Internally multi methods will be stored with a name suffix, either seperated by the public name with \0 or @, followed by the types of the accepted arguments. The signature is encoded into the name. This is similar to C++ name mangling for the run-time dispatcher.

\0 is a good prefix because in cperl binary names are forbidden, for security and performance reasons.

@ would be a good prefix because cperl adopted @ from Devel:::NYTProf for names of anonymous subroutines. An “ANON” import method in cperl is named “import@” instead, in Devel:::NYTProf it would be even named “import@[package.pm,10-12]". perl5 anonymizes some names when the GV symbol is being thrown away to __ANON__, esp. with import methods.

Limitations

5.28 still has some class limitations.

The number of fields is limited, as in C.
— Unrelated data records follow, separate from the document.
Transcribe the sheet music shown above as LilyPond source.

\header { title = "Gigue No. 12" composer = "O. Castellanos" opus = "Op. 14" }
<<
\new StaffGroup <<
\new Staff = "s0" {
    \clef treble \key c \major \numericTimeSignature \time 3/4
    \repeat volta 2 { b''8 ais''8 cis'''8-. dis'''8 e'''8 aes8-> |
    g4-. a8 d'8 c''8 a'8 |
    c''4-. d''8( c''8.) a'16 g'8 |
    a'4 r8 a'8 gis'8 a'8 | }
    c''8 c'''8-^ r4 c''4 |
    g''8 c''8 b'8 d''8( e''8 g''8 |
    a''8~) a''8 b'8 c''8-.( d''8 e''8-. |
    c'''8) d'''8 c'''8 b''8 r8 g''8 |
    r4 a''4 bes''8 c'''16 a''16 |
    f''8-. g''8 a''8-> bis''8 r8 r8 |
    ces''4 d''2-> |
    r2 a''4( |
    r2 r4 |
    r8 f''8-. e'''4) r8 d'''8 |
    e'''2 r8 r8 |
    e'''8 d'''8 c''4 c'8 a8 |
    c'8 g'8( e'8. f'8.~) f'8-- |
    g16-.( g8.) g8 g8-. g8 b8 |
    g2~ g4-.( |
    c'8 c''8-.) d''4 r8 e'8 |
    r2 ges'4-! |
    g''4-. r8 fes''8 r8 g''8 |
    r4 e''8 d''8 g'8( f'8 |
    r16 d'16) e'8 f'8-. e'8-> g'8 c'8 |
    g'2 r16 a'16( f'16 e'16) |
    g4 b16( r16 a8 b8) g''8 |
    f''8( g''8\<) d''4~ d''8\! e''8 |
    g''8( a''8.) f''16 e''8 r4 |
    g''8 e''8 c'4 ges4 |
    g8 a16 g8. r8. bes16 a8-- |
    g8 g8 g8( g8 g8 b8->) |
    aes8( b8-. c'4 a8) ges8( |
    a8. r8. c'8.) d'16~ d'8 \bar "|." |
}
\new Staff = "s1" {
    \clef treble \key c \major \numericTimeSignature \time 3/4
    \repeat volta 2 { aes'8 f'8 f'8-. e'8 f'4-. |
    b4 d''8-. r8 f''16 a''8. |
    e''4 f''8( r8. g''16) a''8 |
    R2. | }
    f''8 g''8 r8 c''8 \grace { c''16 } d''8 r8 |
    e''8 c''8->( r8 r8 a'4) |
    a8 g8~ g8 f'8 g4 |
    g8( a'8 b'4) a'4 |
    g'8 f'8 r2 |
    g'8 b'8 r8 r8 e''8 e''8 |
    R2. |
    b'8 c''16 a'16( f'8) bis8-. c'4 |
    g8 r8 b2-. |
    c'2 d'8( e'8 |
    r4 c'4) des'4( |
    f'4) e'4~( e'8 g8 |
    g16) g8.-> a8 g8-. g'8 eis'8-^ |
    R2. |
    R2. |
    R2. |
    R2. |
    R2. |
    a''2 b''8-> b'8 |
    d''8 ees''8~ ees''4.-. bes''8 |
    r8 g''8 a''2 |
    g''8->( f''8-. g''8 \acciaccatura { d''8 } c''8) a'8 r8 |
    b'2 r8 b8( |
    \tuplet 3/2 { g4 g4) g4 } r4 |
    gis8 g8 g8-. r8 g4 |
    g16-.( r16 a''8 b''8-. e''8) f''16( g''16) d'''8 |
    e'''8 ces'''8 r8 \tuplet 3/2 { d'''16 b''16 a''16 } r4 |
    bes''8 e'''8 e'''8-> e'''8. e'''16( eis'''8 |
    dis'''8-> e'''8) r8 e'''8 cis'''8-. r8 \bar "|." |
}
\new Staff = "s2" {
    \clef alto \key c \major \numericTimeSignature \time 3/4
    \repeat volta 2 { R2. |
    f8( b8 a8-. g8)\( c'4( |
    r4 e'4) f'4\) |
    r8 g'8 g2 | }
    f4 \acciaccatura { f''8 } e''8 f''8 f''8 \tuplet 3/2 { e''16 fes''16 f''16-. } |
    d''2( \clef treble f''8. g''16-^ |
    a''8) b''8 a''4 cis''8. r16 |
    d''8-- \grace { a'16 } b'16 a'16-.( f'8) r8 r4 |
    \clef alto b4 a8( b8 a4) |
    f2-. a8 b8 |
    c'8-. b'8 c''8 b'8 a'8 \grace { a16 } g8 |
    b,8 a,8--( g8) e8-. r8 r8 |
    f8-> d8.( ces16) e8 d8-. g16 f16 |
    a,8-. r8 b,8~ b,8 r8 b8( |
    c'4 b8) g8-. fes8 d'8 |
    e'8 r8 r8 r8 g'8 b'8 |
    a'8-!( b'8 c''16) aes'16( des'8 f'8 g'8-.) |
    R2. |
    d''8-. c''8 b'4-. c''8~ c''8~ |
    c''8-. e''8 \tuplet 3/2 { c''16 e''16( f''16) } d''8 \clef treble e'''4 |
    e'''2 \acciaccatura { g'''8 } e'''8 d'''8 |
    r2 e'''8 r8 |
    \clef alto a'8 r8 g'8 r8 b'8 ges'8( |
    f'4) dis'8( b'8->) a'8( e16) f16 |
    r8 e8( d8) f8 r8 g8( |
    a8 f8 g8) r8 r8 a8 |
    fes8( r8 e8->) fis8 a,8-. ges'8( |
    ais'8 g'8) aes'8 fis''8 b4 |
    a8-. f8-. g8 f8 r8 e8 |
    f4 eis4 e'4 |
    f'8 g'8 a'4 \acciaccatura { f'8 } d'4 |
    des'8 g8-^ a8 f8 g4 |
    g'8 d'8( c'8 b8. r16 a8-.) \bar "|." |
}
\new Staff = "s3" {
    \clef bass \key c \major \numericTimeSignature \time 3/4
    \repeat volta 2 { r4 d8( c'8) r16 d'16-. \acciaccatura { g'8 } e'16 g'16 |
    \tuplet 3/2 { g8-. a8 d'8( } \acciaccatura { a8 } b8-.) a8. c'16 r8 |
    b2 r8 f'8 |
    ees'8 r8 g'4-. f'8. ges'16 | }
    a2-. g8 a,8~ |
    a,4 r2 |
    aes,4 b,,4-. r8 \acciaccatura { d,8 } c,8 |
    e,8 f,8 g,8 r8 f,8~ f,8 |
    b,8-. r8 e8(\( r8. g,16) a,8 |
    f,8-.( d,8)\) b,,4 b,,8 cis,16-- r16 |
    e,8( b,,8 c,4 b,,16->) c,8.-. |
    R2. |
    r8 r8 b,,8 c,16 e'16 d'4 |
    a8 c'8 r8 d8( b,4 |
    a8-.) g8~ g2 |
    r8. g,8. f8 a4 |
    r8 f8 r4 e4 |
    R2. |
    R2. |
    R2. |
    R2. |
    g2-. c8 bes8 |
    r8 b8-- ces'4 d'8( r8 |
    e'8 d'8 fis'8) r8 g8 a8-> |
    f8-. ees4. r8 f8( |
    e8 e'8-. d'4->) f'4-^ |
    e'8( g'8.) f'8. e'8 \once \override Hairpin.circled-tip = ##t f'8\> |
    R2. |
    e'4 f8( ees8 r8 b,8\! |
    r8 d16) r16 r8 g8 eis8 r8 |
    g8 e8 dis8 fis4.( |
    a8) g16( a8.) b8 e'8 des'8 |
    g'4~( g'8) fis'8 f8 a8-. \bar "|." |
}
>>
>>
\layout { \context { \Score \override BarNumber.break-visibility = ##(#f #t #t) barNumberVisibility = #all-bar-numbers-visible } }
The inliner is not yet implemented, so field index fixups with roles are not supported yet. When copying a method from a role to a class, and the field index from the role method would be different to a field index in the resulting class, the method is not yet fixed up to the new indices. A temp. solution would be to change the ordering of the roles, or to use the $self->field method syntax in the role method. This requires the not yet finished inliner. Currently we can only alias composed role methods and we don’t change the ordering of the fields.

eval ‘class {}’ fails

A class cannot be created in an eval block or subroutine. The pad lookup is still global and not per optional CvPADLIST. During development of cperl 5.28 I found the severe limitations of the perl5 pad design, the delegation of FAKE pads into nested scopes. upvalues are not copied or delegated to the real slot in the outer pad, but just marked as NULL FAKE pad. This led to severe compiler bugs, only fixed in 5.28.

i.e.

my @a[1];
sub { $a[1] = 1 }->();

missed the compile-time error inside the closed-over sub. Also all uoob (compile-time out-of-bounds checks) optimizations were missing on those nested fake PADs. So I had to add a new pad API pad_findmy_real to find the real pad/type of a nested lexical variable.